Lyft and Uber are merely two public examples of the leading
edge of this wave.
You're making a broader point about Lyft and Uber that I agree
with. Automating certain things and providing a digital
platform has been very successful for them. But taxicab
companies switching from Excel to Google docs wouldn't have
solved anything for them. Taxicab companies in London and other
places have found better ways to adapt (excepting through
increased regulations) by offering their own apps to compete.
Similarly, the investment management industry (my industry) has
seen a large increase in the share of passive management over
the past 10 years (and a corresponding decline in the share of
active management). Switching from Excel to Google docs is
irrelevant. There are broader competitive forces at work.

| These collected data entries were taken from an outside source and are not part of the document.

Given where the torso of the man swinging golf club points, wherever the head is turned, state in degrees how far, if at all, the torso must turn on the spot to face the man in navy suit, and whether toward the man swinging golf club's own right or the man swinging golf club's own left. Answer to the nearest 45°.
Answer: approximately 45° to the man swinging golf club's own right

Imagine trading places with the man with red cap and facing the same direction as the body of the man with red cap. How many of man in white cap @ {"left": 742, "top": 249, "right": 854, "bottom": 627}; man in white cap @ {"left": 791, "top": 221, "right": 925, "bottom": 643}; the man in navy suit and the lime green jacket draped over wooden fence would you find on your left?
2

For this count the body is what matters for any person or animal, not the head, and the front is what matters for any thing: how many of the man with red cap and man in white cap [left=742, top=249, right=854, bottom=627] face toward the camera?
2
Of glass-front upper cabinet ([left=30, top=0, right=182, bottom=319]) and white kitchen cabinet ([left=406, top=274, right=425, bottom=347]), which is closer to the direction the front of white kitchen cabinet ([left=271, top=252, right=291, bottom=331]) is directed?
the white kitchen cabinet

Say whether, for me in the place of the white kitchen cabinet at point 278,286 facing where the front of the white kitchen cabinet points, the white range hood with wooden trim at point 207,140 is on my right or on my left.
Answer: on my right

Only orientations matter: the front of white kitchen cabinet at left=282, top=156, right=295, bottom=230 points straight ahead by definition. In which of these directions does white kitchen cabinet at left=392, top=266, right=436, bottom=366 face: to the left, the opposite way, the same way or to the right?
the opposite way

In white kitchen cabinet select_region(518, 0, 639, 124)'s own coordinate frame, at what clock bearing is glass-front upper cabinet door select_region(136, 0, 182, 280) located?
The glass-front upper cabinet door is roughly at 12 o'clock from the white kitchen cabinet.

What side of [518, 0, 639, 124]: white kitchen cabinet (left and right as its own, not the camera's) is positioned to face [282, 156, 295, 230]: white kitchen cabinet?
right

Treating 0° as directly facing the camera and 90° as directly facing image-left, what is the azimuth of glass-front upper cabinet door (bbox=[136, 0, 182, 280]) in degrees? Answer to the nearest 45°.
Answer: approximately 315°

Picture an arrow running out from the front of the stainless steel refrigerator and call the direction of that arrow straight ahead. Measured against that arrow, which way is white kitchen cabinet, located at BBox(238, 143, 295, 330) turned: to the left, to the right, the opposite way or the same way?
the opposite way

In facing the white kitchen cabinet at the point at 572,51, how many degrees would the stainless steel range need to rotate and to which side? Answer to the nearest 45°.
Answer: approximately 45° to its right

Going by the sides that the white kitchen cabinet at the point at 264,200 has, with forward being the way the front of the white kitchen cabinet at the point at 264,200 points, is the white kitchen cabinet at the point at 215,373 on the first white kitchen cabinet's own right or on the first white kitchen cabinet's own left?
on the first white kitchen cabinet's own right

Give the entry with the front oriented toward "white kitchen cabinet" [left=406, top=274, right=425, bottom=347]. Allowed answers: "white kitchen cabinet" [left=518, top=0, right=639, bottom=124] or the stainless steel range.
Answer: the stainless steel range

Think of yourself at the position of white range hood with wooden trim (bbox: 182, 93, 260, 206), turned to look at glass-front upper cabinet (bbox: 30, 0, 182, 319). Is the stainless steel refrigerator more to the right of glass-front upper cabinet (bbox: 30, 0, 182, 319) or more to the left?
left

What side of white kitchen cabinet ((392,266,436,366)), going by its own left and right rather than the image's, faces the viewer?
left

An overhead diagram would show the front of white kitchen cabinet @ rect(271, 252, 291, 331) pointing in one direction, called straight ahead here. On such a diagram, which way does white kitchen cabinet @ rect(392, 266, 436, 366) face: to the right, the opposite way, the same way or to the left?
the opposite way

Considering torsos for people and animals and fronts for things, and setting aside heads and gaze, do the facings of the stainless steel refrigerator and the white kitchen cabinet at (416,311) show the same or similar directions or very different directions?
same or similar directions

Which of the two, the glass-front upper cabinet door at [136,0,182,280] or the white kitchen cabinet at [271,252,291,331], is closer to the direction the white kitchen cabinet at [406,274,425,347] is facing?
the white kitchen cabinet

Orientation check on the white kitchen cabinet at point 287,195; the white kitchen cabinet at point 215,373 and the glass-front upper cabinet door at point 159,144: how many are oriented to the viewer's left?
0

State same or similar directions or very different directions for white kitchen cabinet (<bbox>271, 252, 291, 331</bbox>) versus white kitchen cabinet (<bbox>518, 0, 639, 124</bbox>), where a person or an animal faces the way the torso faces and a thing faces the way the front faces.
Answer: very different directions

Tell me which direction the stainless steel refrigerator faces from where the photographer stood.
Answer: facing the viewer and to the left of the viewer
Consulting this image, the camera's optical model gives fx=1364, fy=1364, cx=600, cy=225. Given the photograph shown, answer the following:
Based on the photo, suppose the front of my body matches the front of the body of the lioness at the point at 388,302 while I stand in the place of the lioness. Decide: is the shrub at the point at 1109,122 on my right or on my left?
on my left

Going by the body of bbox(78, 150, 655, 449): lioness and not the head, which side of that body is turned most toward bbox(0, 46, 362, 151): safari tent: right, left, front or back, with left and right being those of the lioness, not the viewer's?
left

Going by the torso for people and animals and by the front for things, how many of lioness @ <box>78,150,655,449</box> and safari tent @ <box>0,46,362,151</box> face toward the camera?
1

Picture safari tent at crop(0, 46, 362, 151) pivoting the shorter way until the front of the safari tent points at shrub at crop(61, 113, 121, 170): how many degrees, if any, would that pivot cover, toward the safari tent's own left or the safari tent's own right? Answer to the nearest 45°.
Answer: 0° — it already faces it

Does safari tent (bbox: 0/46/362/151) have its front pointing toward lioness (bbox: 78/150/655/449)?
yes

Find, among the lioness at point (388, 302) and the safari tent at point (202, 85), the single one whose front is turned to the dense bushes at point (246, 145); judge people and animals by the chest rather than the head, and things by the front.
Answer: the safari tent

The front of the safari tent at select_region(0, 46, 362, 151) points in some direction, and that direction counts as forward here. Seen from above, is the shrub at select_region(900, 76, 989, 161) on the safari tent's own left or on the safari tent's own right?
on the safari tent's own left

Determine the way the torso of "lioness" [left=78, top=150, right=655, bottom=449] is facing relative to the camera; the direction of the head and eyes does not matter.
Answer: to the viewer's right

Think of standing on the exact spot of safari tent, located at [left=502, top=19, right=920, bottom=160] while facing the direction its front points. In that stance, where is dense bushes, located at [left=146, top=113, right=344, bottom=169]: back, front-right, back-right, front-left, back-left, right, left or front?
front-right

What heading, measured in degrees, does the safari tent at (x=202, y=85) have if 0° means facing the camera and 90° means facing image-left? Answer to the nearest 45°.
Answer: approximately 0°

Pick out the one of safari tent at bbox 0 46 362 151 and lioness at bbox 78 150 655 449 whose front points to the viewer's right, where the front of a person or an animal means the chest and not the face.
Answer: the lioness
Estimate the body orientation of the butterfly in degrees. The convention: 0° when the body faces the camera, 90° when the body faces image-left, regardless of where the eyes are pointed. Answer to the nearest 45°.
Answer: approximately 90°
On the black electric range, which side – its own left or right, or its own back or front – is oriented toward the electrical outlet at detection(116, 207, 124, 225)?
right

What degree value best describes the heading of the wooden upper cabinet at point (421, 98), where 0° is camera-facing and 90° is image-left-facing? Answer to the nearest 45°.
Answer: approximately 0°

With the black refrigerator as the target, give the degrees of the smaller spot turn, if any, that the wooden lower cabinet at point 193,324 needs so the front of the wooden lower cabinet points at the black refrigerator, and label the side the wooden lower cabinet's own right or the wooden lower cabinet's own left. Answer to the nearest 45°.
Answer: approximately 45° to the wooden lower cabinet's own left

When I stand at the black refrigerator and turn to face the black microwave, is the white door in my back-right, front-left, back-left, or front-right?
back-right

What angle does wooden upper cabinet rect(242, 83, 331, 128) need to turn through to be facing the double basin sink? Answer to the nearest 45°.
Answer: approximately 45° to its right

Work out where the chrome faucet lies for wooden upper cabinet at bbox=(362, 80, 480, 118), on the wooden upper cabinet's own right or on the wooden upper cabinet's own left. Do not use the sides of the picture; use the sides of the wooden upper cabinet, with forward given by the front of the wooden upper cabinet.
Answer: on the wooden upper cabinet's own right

Now, these competitive forces have been shaped by
computer-driven investing and a reduction in costs. So in this
sense, your broader point has validity, but perhaps the way you
were expressing it with regard to Office vs. Google Docs was
not convincing.
That's because I never made that Office/Docs comparison in the
first place, I merely gave an example of someone plausibly
replacing their current Windows/Excel workflow with Android/Docs
in a decade. The operative comparison there is mobile Android
versus desktop/laptop Windows, Docs doesn't even matter as Excel
also runs on mobile.
I was talking about the mobile shift being so big that it takes
out a host of Windows PC-driven shops. I also tangentially
mentioned that I don't think people will be using Office _or_
Docs in a decade, which is the bigger shift you seemed to want to
explore, so I expanded on it.
Lyft and Uber are particularly apposite because they've ridden
both shifts to quick success.
Do those Python/Numpy users have the level of VS or other
Windows IDE support that D currently doesn't?
You don't need VS with Python/Numpy, but python has a large
number of IDEs available. I haven't used them, but they are
there. The only thing I ever used was Ipython notebooks, which
became Jupyter.
Never used Jupyter but I see that it's a webapp, so it should
work fine on mobile, or as a frontend for a cloud instance.